**PASSAGE PROVIDED**
● ● ● ●

Friday, May 31, 2013

Accessing method of private member with reflection

Basically there is nothing hard to access methods with reflection. It gives opportunities to get from class and its instances everything. But recently I found out some strange behavior which I didn't expect.
The problem is that you cannot access methods introduced with public interface contract but declared in private scope, unless you call setAccessible method.

Lets look at one simple example.
We have widely used interface java.util.List and it describes contract that every class implementing this interface with have public method size(). So when in somewhere in the code we have an instance of a class implementing List interface we can easily call to size and get what we expect.
But everything changes when reflection comes. I thought that usually we can access every method or other class element with reflection in case if it is visible for static code from the same scope.
Suppose we have such decleration:
List<String> names = new ArrayList<>();
names.add("Anna");
names.add("Nick");
names.add("Pedro");
names.add("Michael");
So we can do statically this:
int size = names.size();
System.out.println(size);
And it will compile and run printing 4.

● ● ● ●

**GIVEN DATA**
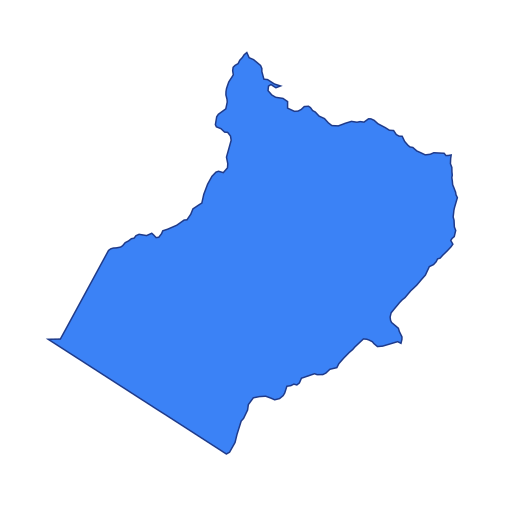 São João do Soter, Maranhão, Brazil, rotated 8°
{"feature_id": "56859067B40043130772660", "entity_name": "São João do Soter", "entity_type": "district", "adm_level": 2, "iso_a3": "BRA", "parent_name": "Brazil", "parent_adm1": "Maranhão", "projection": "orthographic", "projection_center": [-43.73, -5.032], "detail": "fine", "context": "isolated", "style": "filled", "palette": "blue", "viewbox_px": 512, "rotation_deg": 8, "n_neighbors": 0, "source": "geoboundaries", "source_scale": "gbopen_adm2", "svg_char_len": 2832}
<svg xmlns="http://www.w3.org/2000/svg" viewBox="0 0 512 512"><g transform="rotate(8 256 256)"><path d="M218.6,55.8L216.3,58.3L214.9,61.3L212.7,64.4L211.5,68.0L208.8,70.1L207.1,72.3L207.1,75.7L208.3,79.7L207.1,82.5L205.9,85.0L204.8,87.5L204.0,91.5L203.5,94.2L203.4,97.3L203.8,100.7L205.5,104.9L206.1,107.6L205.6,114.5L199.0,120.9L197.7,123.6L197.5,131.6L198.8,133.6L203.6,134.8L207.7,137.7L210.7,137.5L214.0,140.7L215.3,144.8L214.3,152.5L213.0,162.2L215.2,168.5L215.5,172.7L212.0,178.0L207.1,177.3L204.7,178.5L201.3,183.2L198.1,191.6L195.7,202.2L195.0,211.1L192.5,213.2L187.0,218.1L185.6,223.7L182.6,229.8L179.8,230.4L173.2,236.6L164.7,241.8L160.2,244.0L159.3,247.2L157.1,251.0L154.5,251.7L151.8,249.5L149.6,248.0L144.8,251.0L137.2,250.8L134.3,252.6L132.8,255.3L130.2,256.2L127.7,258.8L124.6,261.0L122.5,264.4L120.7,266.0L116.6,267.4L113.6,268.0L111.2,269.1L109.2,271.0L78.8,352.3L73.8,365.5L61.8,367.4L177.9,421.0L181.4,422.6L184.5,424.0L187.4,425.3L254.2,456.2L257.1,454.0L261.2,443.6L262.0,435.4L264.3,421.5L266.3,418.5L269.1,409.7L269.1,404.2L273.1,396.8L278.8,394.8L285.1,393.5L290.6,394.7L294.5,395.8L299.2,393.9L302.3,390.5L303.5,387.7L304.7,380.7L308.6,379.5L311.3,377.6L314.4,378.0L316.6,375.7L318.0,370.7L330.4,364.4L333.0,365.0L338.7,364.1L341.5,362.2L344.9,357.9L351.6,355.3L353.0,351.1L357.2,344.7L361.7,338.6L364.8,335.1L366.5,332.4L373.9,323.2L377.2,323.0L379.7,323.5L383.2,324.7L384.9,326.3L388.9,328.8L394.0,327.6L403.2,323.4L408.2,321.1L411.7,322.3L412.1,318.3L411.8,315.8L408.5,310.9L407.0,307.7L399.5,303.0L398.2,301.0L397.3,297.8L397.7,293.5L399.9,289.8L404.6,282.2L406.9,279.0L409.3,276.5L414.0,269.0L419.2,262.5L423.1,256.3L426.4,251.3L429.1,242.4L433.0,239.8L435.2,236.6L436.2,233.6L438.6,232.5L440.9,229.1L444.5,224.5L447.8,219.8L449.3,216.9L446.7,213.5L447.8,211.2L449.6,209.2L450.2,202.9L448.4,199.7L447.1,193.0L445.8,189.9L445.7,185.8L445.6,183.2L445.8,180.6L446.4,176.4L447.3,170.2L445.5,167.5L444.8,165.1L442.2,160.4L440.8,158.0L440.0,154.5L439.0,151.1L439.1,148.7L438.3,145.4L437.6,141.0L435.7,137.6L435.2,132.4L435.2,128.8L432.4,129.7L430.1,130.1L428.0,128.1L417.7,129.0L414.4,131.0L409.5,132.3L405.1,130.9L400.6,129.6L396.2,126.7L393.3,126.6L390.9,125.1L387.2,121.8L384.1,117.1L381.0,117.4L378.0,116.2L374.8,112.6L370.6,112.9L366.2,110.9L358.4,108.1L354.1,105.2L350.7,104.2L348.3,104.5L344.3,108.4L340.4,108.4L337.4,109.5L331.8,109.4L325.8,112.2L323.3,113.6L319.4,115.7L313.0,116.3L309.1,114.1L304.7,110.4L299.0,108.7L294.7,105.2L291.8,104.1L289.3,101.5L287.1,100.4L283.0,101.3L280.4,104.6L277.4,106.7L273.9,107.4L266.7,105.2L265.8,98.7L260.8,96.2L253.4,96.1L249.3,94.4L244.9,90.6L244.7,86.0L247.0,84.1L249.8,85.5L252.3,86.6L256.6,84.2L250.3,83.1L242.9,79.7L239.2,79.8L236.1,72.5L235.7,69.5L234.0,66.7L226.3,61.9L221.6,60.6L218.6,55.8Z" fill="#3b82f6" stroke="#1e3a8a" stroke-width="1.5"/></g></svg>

● ● ● ●

**SET PROBLEM**
Transcribe the post on reflection and private members between "Friday, May 31, 2013" and "I didn't expect.", inclusive.

**SOLVED PROBLEM**
Friday, May 31, 2013

Accessing method of private member with reflection

Basically there is nothing hard to access methods with reflection. It gives opportunities to get from class and its instances everything. But recently I found out some strange behavior which I didn't expect.